Excerpt to read -
American Capirotada

by Kathryn Baldwin

What do you think about when you dredge a slice of bread in whipped eggs, milk, cinnamon, and sugar? Do you think of French Toast? Well, I would like to propose a recipe that will alter your vision of French Toast forever.

Here’s the story:

It all began when I realized that my aunt’s famous “French Toast Casserole” is an American version of the Capirotada. According to my Mexican cuisine cookbook, the Capirotada was designed as a delicious way to use up last night’s leftovers:  cinnamon syrup is made over the stove and poured in a casserole dish that’s already filled with stale bread slices, raisins, almonds, and some cream. The bread and parched toppings soak up the syrup and, voila, leftovers never screamed “EAT ME!” so loud in their lives! Casseroles in the U.S. have a similar history: wilted green beans don’t look half-bad once they’ve been baking in cream of mushroom soup for an hour (hence the green bean casserole…).

Data provided -

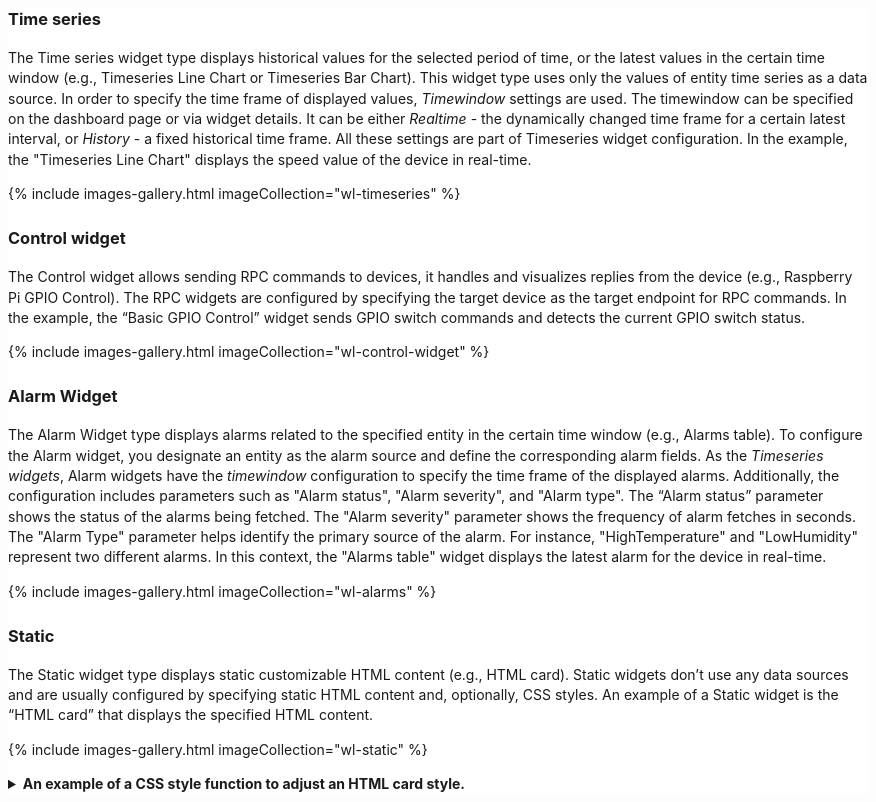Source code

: ### Time series

The Time series widget type displays historical values for the selected period of time, or the latest values in the certain time window (e.g., Timeseries Line Chart or Timeseries Bar Chart).
This widget type uses only the values of entity time series as a data source.
In order to specify the time frame of displayed values, _Timewindow_ settings are used.
The timewindow can be specified on the dashboard page or via widget details. It can be either _Realtime_ - the dynamically changed time frame for a certain latest interval, or _History_ - a fixed historical time frame.
All these settings are part of Timeseries widget configuration.
In the example, the "Timeseries Line Chart" displays the speed value of the device in real-time.

{% include images-gallery.html imageCollection="wl-timeseries" %}

### Control widget

The Control widget allows sending RPC commands to devices, it handles and visualizes replies from the device (e.g., Raspberry Pi GPIO Control).
The RPC widgets are configured by specifying the target device as the target endpoint for RPC commands.
In the example, the “Basic GPIO Control” widget sends GPIO switch commands and detects the current GPIO switch status.

{% include images-gallery.html imageCollection="wl-control-widget" %}

### Alarm Widget

The Alarm Widget type displays alarms related to the specified entity in the certain time window (e.g., Alarms table).
To configure the Alarm widget, you designate an entity as the alarm source and define the corresponding alarm fields.
As the _Timeseries widgets_, Alarm widgets have the _timewindow_ configuration to specify the time frame of the displayed alarms.
Additionally, the configuration includes parameters such as "Alarm status", "Alarm severity", and "Alarm type".
The “Alarm status” parameter shows the status of the alarms being fetched.
The "Alarm severity" parameter shows the frequency of alarm fetches in seconds.
The "Alarm Type" parameter helps identify the primary source of the alarm.
For instance, "HighTemperature" and "LowHumidity" represent two different alarms.
In this context, the "Alarms table" widget displays the latest alarm for the device in real-time.

{% include images-gallery.html imageCollection="wl-alarms" %}

### Static

The Static widget type displays static customizable HTML content (e.g., HTML card).
Static widgets don’t use any data sources and are usually configured by specifying static HTML content and, optionally, CSS styles.
An example of a Static widget is the “HTML card” that displays the specified HTML content.

{% include images-gallery.html imageCollection="wl-static" %}

<details><summary>
<b>An example of a CSS style function to adjust an HTML card style.</b>
</summary></details>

Task list -
1. In the listing, starting at the line that contains "<details><summary>" and ending at the end of the listing, substitute "HTML widget" for "HTML card" and write those lines out again with everything else left the same.
2. Resume the piece about capirotada and French toast casserole from where it stops.
The listing is unrelated to the text.

Outputs in order -
1.
<details><summary>
<b>An example of a CSS style function to adjust an HTML widget style.</b>
</summary></details>

2.
Thus, inspired by the blending of cultures, I decided to try making my aunt’s American Capirotada. At about 9pm the night before, I sliced up a loaf of French bread and staggered the slices in a buttered casserole dish. In a separate bowl, I whisked together 8 eggs, 1 cup of half and half, a cup of sugar, about a tablespoon of cinnamon, and a couple dashes of nutmeg. After pouring the egg mixture over the staggered bread, I put the soaking bread in the fridge and climbed in bed…

Lying in bed, I thought about that dry bread soaking up its flavor. “Lucky bread…” I thought. But hey! Why can’t we all be like that French bread before bed?

Sometimes, when I’m finally headed to my bed late at night, I’m feeling exhausted, limp, uninspired: dry, if you will. Why can’t I soak up all the flavor of my life right before bed, just like that dry bread did before taking his spot on the refrigerator shelf? Why can’t I lie on my soft, cool bed and soak in every positive thought from my life as I wait for dreamland’s arrival?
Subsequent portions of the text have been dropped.